Screenplay Update #7: Chairman of the Board

Screenplay Update #7: Chairman of the Board

In Blake Snyder’s screenwriting bible, Save the Cat, he dedicates a whole chapter to The Board and its importance in working out the beats of your story.

The Board is perhaps the most vital piece of equipment a screenwriter needs to have at his disposal – next to paper, pen, and laptop.  And over the years, whenever I’ve walked into someone’s office and seen one on the wall, I have to smile because I now know what it is – and the migraine-in-process it denotes.  Boards come in all types and sizes: blackboards smeared with chalk, cork boards with index card and pushpins to hold the beats in place, and even pages of a yellow legal pad Scotch-taped to hotel walls while on location – in the attempt to rework a script on the fly.  The Board is universal.

– Blake Snyder, [2005]. Save the Cat, p99. Michigan: Sheridan Books, Inc.

In a fit of productive procrastination last semester, I began to put together a board for the film that I was working on in class.  While I’d worked out most of the story beats, the board helped me to visualise the plot, and move things around without getting confused.  By the end of semester, however, I’d decided that my film wasn’t really a film after all – it was more of a thirteen part series.  So, the board was put aside, and I started writing a series breakdown and bible instead.

Today, I brought the board back.  I took down all of the index cards for my other story, and filed them away.  Then, I began to fill the board with new cards, and new post-it notes.  This is what my film looks like right now:

theboard[minus the post-it notes because they’re cheap and keep falling off the board]

My board doesn’t quite follow all of Blake Snyder’s rules.  Instead of breaking it up into four sections, I’ve divided my board into eight – to represent eight reel structure, as this is way we were taught to plot our films in first semester.  Each index card represents one, two or three scenes, and the post-it notes highlight important structural details, such as the first turning point, or the protagonist’s darkest moment.

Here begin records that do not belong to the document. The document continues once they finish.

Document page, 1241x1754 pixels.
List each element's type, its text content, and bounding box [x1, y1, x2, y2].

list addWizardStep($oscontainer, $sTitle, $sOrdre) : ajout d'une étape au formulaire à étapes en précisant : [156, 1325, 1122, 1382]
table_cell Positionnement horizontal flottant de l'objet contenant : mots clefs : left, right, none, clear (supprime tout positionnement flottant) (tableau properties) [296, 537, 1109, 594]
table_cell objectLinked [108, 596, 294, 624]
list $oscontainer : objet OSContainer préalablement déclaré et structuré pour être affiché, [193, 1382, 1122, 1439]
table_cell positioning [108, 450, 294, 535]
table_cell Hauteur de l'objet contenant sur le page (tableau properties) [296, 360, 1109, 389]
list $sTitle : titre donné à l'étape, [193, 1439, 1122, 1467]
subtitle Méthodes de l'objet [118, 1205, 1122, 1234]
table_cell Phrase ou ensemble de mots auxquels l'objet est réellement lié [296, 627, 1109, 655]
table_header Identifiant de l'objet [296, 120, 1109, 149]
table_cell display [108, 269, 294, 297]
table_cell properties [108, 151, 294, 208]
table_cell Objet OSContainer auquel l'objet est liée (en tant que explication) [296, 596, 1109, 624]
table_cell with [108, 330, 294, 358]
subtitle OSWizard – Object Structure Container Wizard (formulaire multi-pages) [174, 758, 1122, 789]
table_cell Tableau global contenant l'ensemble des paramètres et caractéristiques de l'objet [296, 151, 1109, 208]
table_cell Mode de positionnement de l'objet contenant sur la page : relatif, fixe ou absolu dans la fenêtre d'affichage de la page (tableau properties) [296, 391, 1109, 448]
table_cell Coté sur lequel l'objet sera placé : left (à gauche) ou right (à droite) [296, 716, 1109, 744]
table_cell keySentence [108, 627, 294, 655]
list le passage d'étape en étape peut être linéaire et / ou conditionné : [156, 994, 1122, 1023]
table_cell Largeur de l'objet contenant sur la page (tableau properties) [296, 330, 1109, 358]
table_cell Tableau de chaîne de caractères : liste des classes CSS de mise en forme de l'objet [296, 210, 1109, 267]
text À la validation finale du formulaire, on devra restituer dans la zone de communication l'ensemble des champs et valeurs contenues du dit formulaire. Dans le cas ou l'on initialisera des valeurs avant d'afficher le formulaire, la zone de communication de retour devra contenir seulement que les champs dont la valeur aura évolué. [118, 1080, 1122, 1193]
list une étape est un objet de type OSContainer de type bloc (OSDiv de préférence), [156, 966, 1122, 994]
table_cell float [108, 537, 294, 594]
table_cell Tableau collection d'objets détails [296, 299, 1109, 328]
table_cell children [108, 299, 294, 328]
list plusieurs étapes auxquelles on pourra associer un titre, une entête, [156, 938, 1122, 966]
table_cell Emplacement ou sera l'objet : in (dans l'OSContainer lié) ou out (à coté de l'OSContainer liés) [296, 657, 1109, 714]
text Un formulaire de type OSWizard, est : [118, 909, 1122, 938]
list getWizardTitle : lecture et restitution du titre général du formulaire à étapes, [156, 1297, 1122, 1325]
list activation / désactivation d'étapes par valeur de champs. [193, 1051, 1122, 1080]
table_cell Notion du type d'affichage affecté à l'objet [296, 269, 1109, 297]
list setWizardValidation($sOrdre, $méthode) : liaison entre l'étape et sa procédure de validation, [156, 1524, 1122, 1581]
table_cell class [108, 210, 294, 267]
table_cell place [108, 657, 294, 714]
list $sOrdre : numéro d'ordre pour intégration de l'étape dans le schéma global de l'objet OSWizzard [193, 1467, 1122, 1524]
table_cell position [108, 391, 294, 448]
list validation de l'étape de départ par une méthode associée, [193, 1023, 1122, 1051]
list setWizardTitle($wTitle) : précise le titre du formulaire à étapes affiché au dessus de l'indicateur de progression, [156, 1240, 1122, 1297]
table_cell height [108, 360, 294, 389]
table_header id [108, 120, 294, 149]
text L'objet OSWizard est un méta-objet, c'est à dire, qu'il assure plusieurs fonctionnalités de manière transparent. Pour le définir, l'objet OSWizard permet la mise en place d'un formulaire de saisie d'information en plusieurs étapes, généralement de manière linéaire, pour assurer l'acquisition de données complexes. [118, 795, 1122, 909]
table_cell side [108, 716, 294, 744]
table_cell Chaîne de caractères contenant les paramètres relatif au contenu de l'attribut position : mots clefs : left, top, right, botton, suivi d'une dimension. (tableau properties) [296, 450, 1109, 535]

Nothing is numbered, so the board allows me to move things around without worrying too much about reshuffling everything.  It also gives me a very visual overview of the story, and helps to depict exactly how the story flows.  I can see straight away that I have a few too many story beats happening in the first half of the film, and that the ending seems rushed [see how empty the bottom row looks compared to the others].  These are both things that I would work on if I had a little more time to complete this draft, but as I’m cutting things pretty close, I’ve started writing what I’ve got.

When we start revising our films, using notes from our editing partners, my first step will be to come back to the board.  But for now, this is it.